There is way too much mean and arrogant name-calling in our nation today and in the church today. And, I stand guilty of being such a name-caller, at times. Too many churches and Christians divide into theological camps, with each camp “knowing” itself to be more enlightened about the mind of God than the other “ignorant,” camp, as we use scathing rhetoric to belittle each other. What is even worse is that those who consider themselves “right” or “in the know” feel entitled to write that article, make that call, preach that sermon, or send that email, as if their “knowledge” justifies such demeaning, divisive, and hurtful behavior. Amid all of these church battles, Paul shouts across the centuries, “Knowledge puffs up, but love builds up.” That leads him to urge all in Christ at all times to find “a still more excellent way.”

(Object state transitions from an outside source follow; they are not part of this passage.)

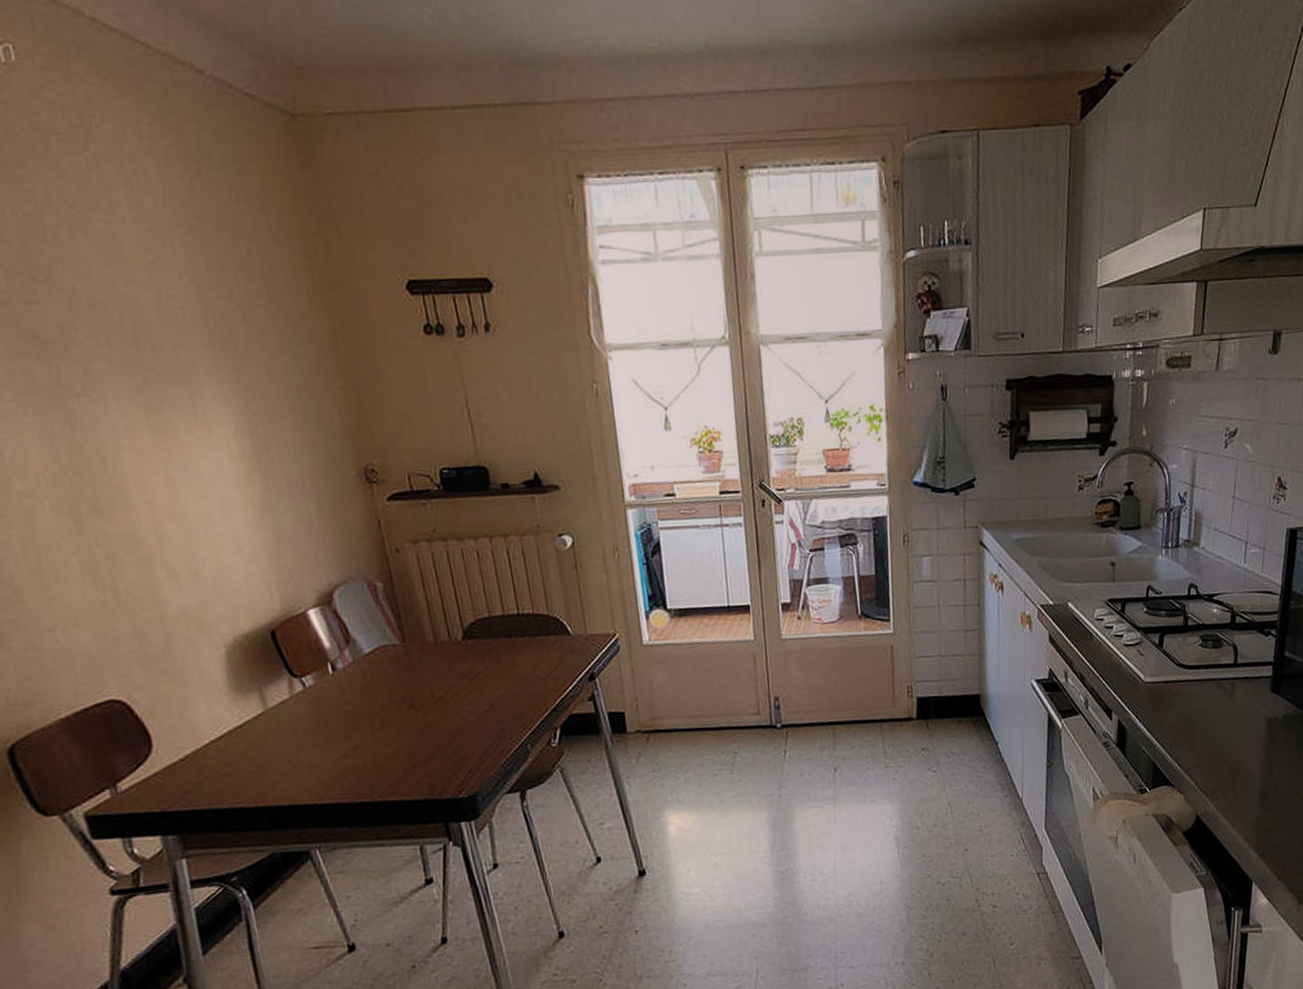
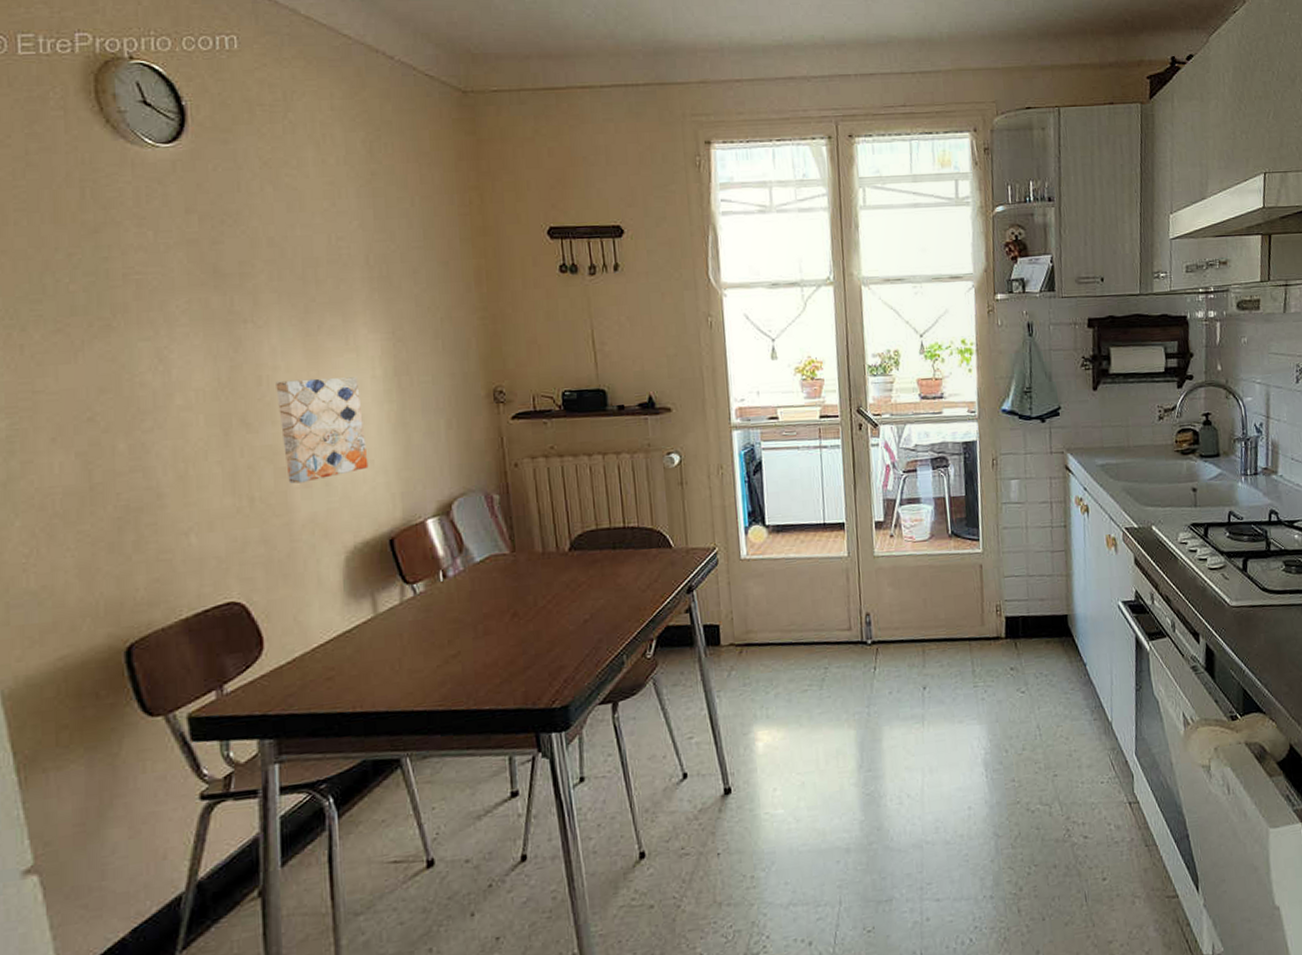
wall art: none [122,456,238,575] -> present [276,377,369,484]

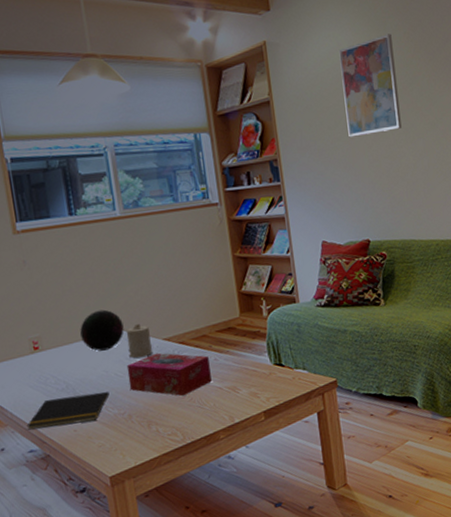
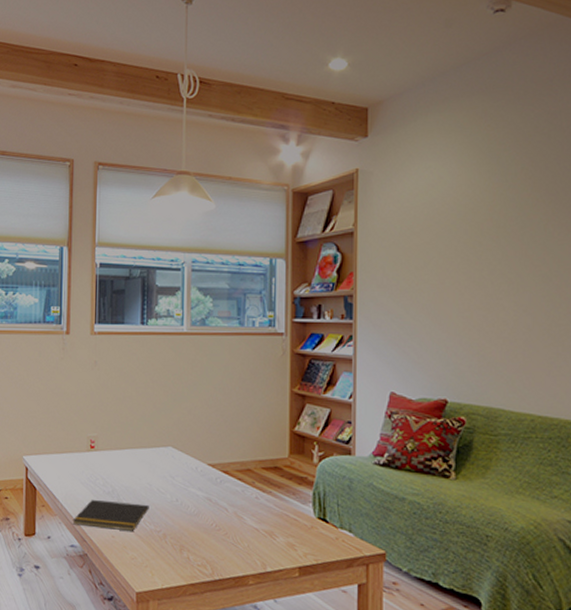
decorative orb: present [80,309,124,351] -> none [133,422,173,463]
candle: present [126,323,152,359] -> none [173,442,196,479]
tissue box: present [126,353,212,396] -> none [169,477,250,528]
wall art: present [338,33,402,138] -> none [438,168,505,281]

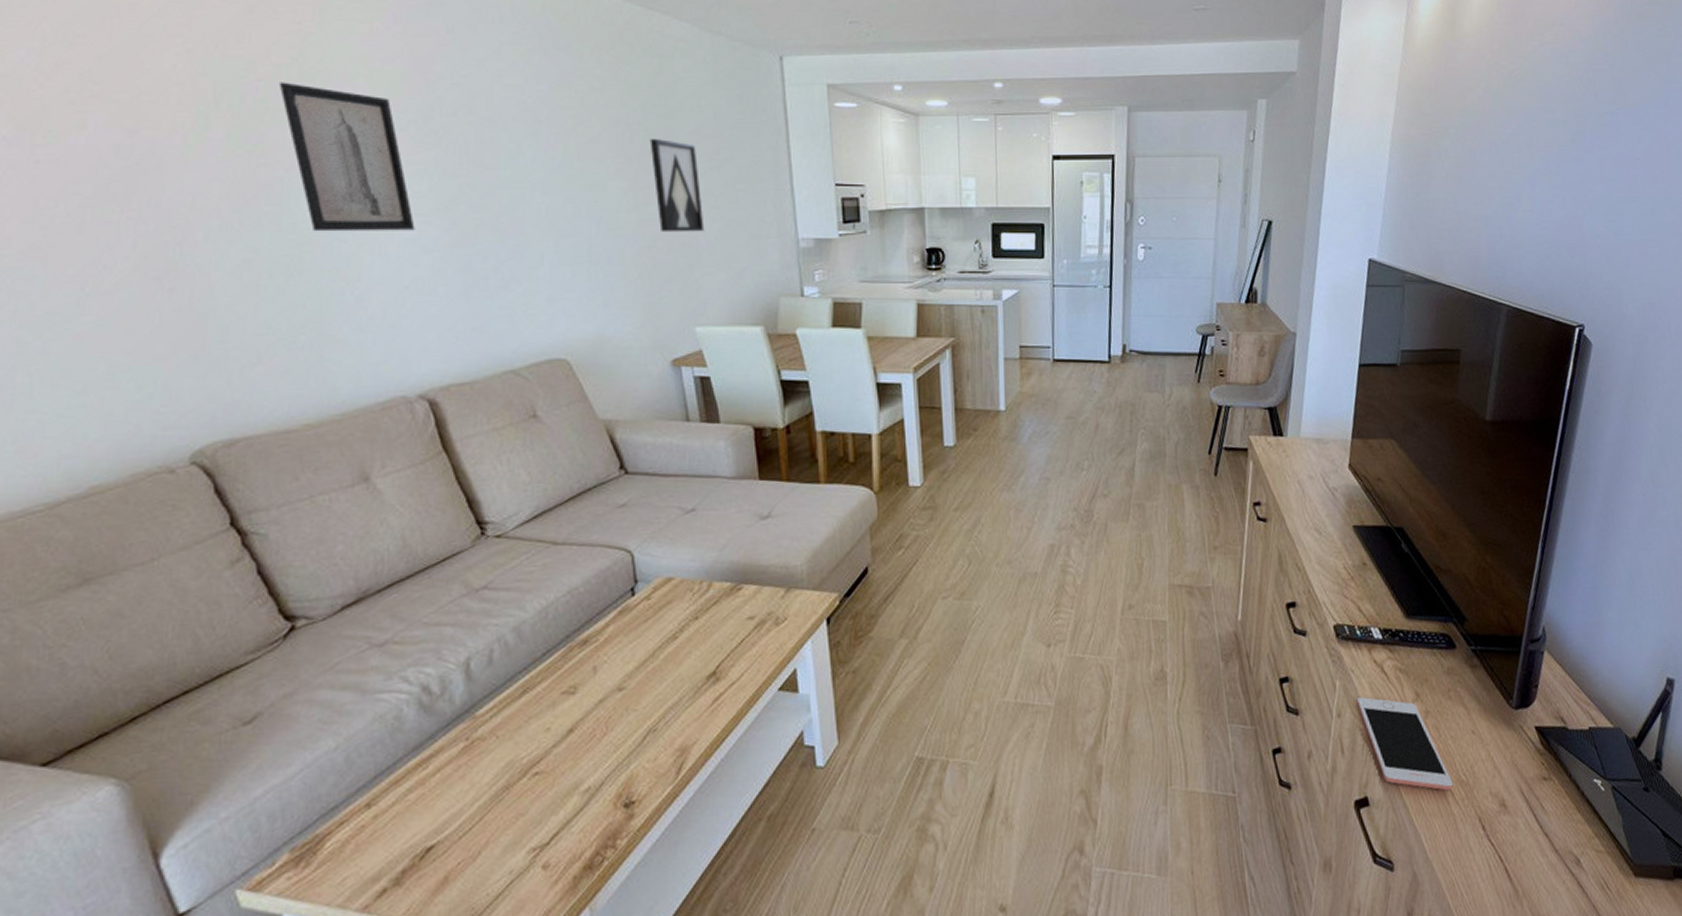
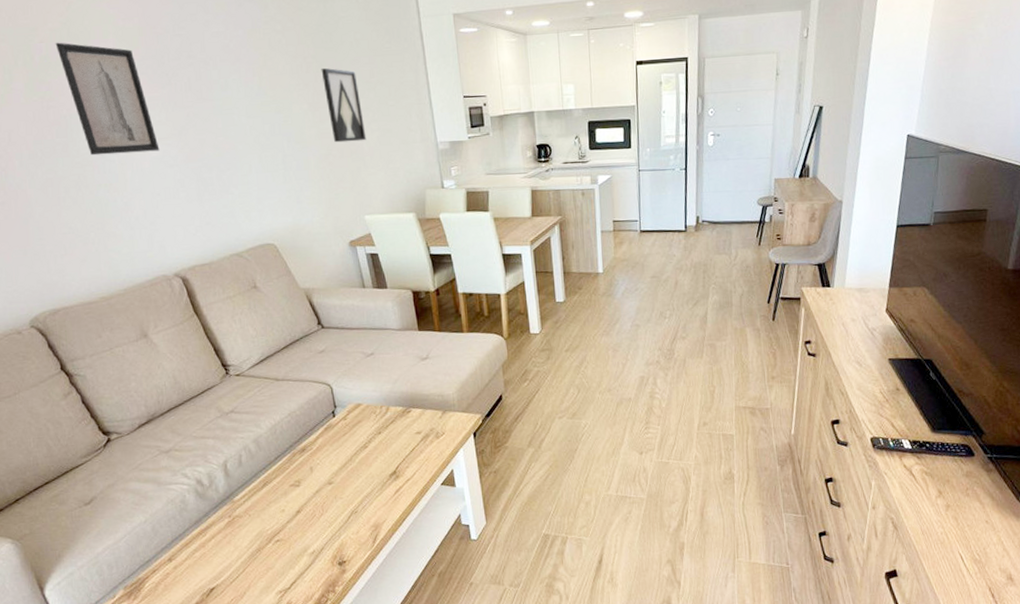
cell phone: present [1356,697,1454,791] -> none [888,494,969,567]

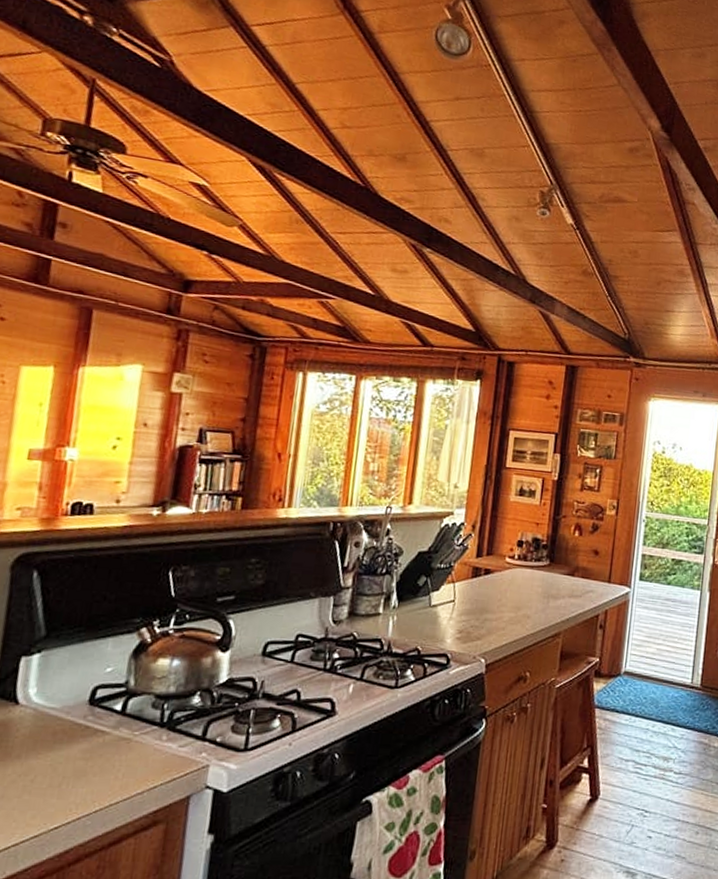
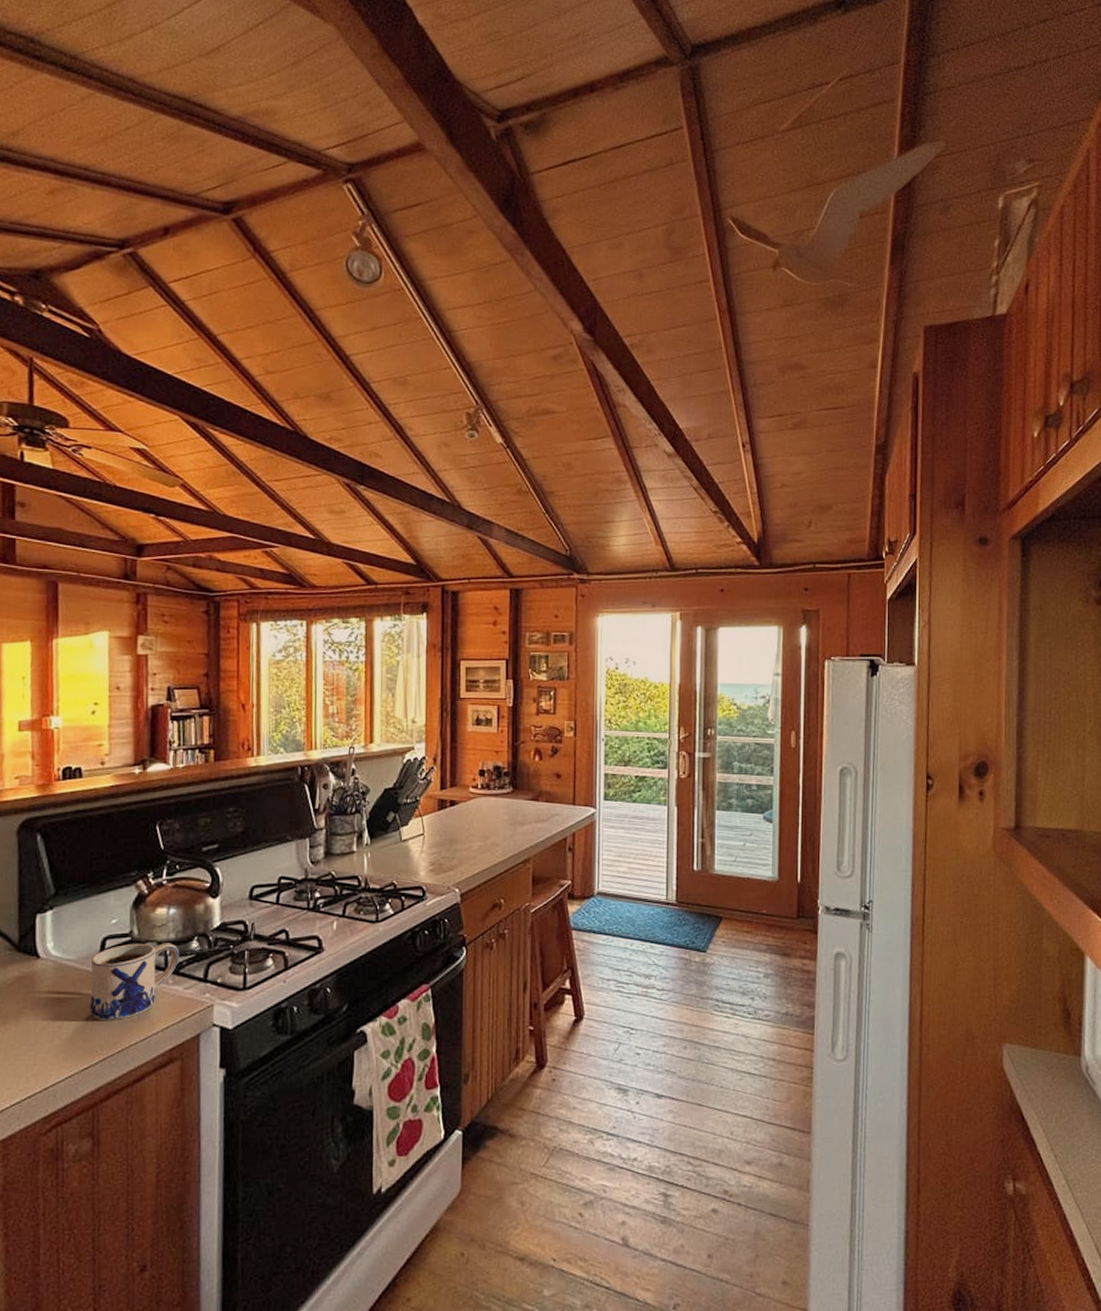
mug: none [68,694,178,777] -> present [90,943,180,1021]

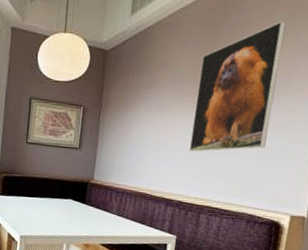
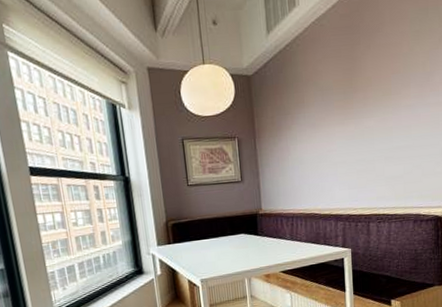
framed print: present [190,21,286,152] -> none [345,17,420,164]

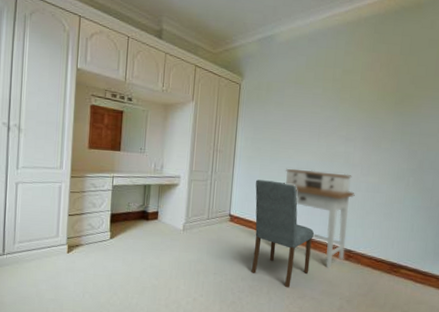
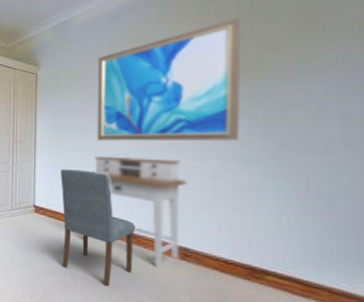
wall art: none [289,58,403,161] -> present [96,17,241,142]

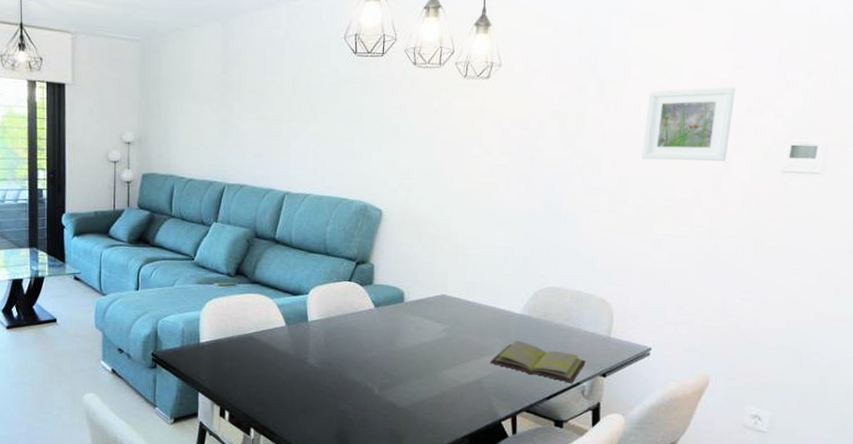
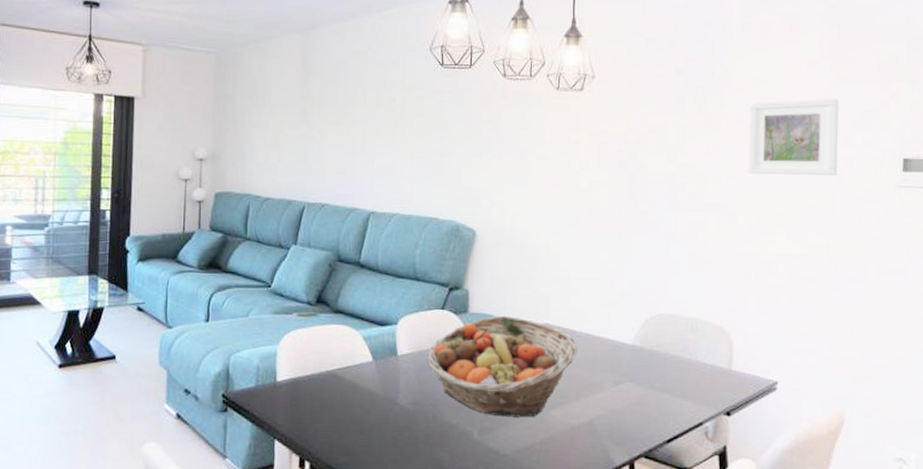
fruit basket: none [334,288,472,377] -> present [427,316,579,418]
diary: present [490,340,586,383] -> none [601,374,707,424]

Don’t misunderstand what Paul or I am saying. I want us to know everything we possibly can about the Bible, so that we can stop treating Scripture like some fragile piece of china that will shatter if we handle it too much or some mindless piece of self-help advice or worse, as a daily horoscope. I want us to know how good theology helps us understand God and how God would have us live in this world. I want us to know the intricacies of Christian ethics so we can base our moral choices on far more than simplistic moralisms cherry-picked from the Bible. But more than all that, I want us to know that in our baptism, you and I are welcomed into a community shaped by the love of Christ and when we use our “knowledge” to live in anything other than that love, we are grossly out of shape.
So, whenever we are tempted to demean the “less knowing” and to exclude those we deem “ignorant” from our theological community, I invite us to recall this often ignored and out of the way chapter in First Corinthians. Whenever our “knowing” moves us into the camp of the arrogant rather than into the community of the loving, I invite us to remember the wise words of Coffin: “that only love makes sense, and not much else makes any difference.”